● PROBLEM STATEMENT:
Starting with the line containing "root of tail: (883, 388)" and going on through the line containing "left knee: (844, 537)", return the lines of the data below exactly, and only those.

● RECORDS TO USE:
====

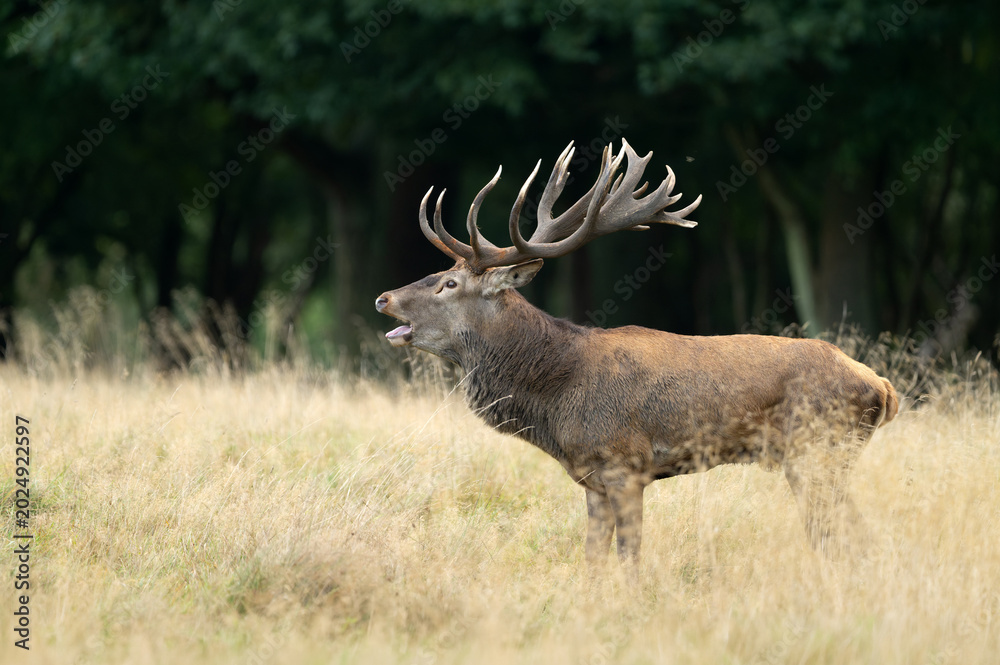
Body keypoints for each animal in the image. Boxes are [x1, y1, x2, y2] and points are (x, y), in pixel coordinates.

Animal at [375, 139, 898, 566]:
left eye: (449, 283)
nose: (384, 297)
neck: (556, 398)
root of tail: (883, 388)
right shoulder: (592, 479)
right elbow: (592, 558)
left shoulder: (625, 464)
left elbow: (630, 557)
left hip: (819, 450)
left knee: (844, 537)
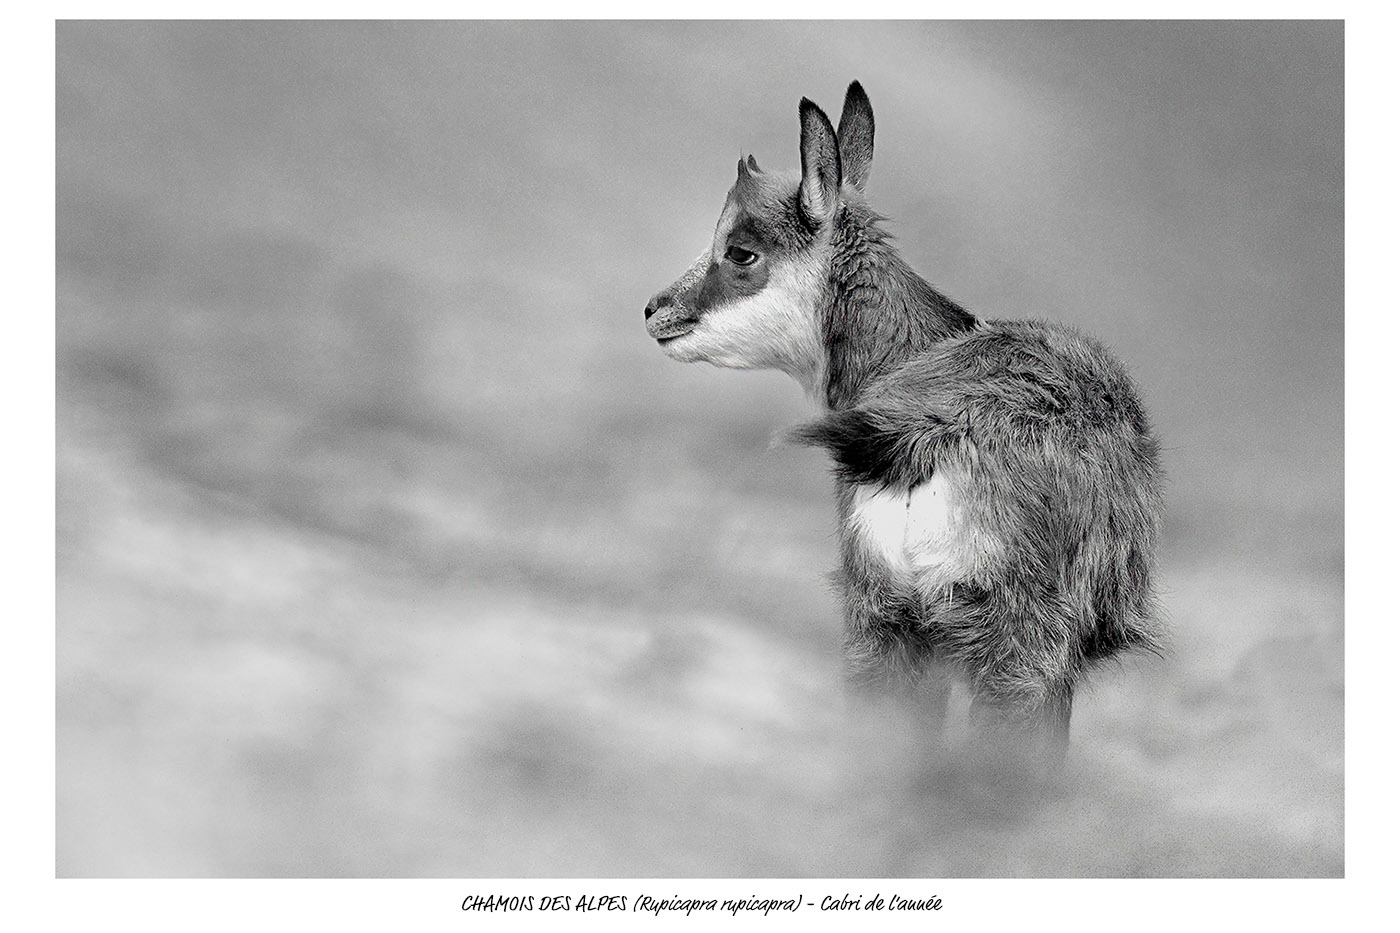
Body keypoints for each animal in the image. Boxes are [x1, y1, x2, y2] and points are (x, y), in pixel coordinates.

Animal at [643, 82, 1164, 765]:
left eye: (740, 252)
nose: (653, 310)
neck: (913, 349)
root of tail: (924, 433)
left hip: (886, 623)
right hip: (1016, 643)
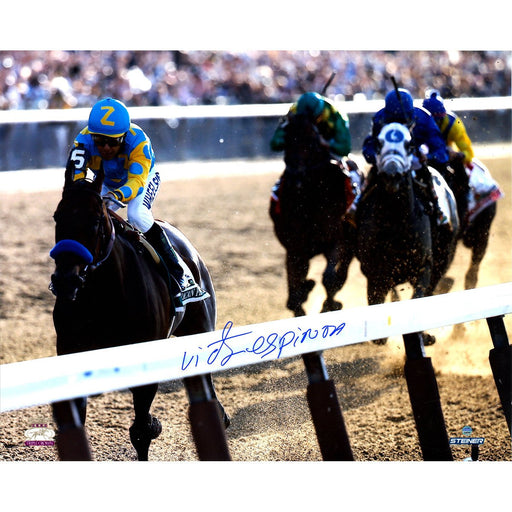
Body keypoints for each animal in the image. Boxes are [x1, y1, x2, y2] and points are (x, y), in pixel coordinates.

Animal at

====

● RESPONSE:
root of tail: (883, 388)
right shoulder: (592, 479)
right elbow: (592, 558)
left shoulder: (625, 464)
left elbow: (630, 557)
left hip: (819, 450)
left knee: (844, 537)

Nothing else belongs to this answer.